Naquela noite na estação, a chuva caia sem dó. Não sei dizer o que doía mais naquele momento, as gotas de chuva fria que pareciam cortar minha pele, ou o sentimento de ter o coração arrancado.
A essa altura eu já deveria ter me acostumado, seja uma amizade ou um amor, elas sempre vão embora no final. Muitos pensam que esse sentimento você só tem uma vez na vida, e que depois de sentir ele, você começa a se distanciar mais, e ser mais pragmático com as coisas. Eu devo ter me viciado nessa merda, toda vez, fadado a sentir esse luto, essa frustração, toda vez que acontece é como se eu fosse menos eu.
O trem está demorando, mais do que o comum, geralmente ele atrasa, mas não atrasa tanto. Estou um pouco aliviado com essa chuva agora, posso pelo menos deixar as lágrimas caírem, estou todo enxarcado mesmo. Ela foi embora logo hoje, ontem foi o primeiro dia do ano, daqui a poucos dias é meu aniversário, e olha só que presente estou ganhando!
Sempre me dizem: "Mas, mano, não é culpa sua! Essas coisas acontecem!" realmente, elas acontecem, uma vez ou outra, ou então uma vez na vida, me irrita quando principalmente uma pessoa que não tem esse sentimento na mesma quantidade que eu, vem me falar que é comum.
Não sei o que deve ser normal pra eles, mas não me parece nenhum pouco normal as pessoas que você mais gosta sempre se afastarem de você. "você é muito persistente!" me disseram outro dia, quando eu falei que eu ainda tentava conseguir as coisas que me eram negadas.
Eu lembro que passei anos, tentando fazer uma garota que eu gostava, me notar. Assim, ela sabia que eu existia, mas ela não me via como um namorado em potencial. Quando finalmente consegui, ela me traiu quando moramos juntos, e me mandou embora.

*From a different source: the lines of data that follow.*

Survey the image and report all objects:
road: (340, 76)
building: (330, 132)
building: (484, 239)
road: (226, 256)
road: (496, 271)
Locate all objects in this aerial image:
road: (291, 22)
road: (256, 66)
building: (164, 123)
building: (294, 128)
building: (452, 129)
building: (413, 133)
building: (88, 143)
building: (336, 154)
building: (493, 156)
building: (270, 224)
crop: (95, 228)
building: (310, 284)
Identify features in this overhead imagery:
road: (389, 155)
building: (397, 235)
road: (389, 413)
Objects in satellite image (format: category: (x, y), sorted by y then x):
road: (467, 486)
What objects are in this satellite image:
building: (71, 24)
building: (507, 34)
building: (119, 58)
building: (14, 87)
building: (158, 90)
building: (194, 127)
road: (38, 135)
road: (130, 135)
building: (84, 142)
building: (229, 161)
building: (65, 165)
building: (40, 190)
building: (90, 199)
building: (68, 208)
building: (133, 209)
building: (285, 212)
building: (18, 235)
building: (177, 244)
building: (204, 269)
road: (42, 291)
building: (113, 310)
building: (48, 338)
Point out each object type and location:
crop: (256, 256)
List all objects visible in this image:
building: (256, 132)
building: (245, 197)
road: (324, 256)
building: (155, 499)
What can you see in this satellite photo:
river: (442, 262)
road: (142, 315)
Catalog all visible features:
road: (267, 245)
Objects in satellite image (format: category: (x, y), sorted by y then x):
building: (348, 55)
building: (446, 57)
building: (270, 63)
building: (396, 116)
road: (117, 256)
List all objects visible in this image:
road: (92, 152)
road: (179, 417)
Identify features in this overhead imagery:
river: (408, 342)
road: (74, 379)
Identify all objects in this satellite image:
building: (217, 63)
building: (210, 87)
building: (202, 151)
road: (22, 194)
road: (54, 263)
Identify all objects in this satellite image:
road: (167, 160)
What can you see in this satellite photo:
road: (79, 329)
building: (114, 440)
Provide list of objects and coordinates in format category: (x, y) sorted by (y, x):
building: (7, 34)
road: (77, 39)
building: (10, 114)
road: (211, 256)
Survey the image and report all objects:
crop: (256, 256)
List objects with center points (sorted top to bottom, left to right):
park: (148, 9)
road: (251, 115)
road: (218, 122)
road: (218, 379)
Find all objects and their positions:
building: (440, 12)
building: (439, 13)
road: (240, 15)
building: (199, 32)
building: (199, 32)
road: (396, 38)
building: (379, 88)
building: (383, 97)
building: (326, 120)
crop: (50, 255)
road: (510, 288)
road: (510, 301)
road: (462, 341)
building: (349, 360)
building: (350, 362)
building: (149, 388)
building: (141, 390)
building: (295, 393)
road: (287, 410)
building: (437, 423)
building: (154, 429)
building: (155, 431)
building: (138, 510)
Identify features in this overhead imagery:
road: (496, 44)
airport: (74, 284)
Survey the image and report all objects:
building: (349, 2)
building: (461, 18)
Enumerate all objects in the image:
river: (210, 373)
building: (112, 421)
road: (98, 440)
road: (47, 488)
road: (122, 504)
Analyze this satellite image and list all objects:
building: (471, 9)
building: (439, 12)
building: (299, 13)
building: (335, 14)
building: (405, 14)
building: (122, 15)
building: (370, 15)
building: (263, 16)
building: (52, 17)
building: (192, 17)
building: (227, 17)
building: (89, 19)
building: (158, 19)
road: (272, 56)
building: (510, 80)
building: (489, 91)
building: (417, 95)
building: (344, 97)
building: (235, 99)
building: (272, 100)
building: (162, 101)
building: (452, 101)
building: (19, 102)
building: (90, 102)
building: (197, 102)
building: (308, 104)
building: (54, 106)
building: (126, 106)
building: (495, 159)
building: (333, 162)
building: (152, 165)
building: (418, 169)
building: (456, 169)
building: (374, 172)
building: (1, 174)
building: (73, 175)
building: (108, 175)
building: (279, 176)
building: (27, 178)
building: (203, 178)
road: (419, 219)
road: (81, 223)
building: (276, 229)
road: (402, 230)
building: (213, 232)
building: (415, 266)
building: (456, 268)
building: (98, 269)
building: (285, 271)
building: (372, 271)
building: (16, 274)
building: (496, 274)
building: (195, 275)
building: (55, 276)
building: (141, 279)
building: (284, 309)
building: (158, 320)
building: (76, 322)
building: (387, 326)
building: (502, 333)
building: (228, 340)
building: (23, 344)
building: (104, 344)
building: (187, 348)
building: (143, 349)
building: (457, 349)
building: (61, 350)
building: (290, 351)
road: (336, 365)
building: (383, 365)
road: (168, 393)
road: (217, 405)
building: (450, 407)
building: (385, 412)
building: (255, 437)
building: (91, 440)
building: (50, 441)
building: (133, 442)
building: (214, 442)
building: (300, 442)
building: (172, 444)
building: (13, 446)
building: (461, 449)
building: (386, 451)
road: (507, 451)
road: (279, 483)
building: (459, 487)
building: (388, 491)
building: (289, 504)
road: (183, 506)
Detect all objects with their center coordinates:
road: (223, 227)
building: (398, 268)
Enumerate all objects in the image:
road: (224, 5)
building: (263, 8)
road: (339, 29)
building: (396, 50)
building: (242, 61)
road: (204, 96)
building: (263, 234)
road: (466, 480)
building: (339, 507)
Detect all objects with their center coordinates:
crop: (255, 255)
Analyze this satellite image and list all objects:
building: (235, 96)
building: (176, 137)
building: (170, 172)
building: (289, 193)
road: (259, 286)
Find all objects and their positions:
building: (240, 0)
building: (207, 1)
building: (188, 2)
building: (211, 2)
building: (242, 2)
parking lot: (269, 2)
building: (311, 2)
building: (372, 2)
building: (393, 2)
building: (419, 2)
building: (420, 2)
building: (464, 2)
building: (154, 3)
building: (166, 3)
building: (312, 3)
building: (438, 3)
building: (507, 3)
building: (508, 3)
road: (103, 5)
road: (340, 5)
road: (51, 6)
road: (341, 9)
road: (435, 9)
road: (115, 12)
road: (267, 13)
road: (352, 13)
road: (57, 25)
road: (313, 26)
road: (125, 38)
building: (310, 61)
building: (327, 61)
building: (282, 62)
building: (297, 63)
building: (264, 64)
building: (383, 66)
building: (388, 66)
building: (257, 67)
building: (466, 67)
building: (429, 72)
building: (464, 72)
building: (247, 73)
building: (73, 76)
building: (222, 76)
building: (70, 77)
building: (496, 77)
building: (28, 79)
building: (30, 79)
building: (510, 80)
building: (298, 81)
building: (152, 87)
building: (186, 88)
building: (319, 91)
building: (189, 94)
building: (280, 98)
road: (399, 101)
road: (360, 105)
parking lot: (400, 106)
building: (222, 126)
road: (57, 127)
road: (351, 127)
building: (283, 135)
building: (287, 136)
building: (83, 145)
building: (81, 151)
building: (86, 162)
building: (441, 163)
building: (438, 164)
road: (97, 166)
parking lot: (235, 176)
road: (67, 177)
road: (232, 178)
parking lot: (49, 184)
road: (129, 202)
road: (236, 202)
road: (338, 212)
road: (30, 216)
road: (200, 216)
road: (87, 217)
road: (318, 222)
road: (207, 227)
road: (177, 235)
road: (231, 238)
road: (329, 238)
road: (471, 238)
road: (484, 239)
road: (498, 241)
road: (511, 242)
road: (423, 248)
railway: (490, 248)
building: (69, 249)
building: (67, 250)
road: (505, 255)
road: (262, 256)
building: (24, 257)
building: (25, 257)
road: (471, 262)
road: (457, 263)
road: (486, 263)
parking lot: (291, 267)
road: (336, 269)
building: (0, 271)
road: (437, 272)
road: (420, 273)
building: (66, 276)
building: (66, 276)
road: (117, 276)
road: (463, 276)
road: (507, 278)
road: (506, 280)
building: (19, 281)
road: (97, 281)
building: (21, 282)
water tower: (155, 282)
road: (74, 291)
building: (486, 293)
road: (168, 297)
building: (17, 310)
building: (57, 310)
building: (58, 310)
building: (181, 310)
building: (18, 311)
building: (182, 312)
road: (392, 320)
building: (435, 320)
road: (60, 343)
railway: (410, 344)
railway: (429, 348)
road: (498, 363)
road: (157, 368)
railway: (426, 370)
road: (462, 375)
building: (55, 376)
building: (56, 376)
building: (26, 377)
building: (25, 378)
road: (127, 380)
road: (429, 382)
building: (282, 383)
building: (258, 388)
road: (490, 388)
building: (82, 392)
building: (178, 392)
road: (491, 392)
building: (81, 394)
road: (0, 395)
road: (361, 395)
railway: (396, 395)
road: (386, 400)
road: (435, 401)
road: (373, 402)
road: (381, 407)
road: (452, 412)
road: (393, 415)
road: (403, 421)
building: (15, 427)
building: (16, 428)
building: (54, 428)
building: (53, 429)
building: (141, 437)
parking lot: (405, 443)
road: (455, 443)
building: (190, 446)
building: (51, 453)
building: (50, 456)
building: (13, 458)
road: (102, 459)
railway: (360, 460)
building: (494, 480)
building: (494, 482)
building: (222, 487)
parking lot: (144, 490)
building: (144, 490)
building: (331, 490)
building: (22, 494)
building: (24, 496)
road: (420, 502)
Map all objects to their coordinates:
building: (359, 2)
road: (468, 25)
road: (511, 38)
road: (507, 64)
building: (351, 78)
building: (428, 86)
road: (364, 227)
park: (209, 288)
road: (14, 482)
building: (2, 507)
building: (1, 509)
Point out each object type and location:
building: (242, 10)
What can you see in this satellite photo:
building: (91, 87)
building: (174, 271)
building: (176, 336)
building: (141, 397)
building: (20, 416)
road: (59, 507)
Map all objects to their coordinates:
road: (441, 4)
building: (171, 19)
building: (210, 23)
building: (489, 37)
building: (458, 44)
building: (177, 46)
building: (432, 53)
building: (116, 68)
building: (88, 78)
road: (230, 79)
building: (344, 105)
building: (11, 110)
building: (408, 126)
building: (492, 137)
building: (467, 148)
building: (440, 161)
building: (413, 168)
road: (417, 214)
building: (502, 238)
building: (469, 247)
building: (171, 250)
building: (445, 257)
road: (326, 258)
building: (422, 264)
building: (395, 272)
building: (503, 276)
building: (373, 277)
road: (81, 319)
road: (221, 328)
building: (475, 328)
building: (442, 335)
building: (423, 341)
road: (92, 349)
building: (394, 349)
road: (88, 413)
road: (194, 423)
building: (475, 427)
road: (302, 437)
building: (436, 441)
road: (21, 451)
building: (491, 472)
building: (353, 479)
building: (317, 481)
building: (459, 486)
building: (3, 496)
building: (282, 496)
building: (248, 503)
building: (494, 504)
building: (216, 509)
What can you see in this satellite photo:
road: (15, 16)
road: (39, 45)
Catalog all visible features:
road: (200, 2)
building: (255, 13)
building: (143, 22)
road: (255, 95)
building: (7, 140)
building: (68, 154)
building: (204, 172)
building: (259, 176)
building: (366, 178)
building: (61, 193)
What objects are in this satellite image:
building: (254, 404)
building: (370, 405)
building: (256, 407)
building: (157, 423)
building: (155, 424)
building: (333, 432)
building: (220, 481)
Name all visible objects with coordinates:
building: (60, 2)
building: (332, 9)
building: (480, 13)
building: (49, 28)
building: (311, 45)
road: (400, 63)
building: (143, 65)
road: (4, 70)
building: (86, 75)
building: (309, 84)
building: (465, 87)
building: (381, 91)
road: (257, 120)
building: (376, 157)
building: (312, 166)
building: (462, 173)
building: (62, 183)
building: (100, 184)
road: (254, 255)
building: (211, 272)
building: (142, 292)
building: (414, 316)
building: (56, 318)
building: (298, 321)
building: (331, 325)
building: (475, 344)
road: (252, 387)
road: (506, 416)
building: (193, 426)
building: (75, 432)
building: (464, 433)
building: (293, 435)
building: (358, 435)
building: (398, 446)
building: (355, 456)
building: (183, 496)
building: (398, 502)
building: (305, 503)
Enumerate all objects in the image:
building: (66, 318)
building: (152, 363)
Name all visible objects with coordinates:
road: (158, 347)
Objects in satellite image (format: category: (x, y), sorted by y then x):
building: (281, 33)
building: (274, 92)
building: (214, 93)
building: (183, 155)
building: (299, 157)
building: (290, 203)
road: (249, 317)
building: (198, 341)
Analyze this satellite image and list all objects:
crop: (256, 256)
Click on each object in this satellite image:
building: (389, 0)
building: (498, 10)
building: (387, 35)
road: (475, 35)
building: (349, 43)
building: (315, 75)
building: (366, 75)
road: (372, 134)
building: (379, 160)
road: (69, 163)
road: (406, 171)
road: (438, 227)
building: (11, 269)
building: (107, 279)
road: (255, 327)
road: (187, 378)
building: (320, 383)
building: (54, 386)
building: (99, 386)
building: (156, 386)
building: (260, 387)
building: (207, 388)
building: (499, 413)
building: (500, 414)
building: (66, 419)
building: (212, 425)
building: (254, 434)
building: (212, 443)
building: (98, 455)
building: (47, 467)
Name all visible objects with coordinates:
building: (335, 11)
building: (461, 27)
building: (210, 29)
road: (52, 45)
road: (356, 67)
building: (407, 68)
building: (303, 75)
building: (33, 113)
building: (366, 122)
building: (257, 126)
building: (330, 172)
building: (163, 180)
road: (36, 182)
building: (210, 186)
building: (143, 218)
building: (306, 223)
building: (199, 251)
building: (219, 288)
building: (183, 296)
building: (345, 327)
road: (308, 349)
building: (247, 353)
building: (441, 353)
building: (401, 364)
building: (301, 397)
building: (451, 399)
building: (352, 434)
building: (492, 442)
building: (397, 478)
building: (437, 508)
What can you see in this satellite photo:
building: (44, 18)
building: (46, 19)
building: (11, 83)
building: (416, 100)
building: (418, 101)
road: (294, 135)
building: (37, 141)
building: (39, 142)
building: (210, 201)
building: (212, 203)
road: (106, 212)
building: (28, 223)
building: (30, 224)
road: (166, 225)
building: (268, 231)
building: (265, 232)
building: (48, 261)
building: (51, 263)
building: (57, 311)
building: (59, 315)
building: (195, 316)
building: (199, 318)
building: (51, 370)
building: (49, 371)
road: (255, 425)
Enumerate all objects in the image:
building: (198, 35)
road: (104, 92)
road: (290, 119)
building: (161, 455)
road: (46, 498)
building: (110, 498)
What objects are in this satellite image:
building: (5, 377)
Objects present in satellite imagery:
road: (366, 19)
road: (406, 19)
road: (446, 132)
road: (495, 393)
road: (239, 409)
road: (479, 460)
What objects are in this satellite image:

O trem deve estar chegando a essa altura, os avisos da estação mostram que em alguns minutos ele vai chegar. Espero que não atrase novamente, a chuva está ficando pesada e salgada.
Esse ano vou fazer 35! Trinta e cinco anos sem conseguir nada com ninguém, a longo prazo, já desisti de ter filhos, desisti de me casar, a cada ano que passava, eu desistia de alguma vontade ou sonho. Esse ano passado, eu desisti de ser um escritor. Ainda tentei por muito tempo pelo menos ter alguém como companhia. Esse ano, acho que vou começar com mais uma desistência.
Espero que dessa vez seja a última. Não costumava fazer essas coisas, não costumava só deixar pra lá. Mas admito que depois de começar a deixar as coisas de lado, ficou mais fácil. Talvez seja hora de mais uma mesmo.
Dessa vez ela só foi embora, devo ter irritado ela ou algo assim. Devo ter falado pra ela algum sonho ou alguma vontade que eu tenho que deve ter assustado ela, ela só foi. Parou de falar comigo. Eu entendo quando eu realmente falo algo que passa algum limite, quando eu faço algo que deixa a pessoa desconfortável.
Eu odeio passar por isso toda vez. O trem está chegando, já da pra ver suas luzes no horizonte. Com ele chegando eu consigo o ouvir o cliquete-claquete da movimentação dele, eu estava na ponta da estação, na parte mais próxima do final dele quando ele parar na estação. Eu estava pensando em sentar na ultima cadeira, pra ver ele fazendo as curvas lá na frente durante a viagem. Mas eu desisti!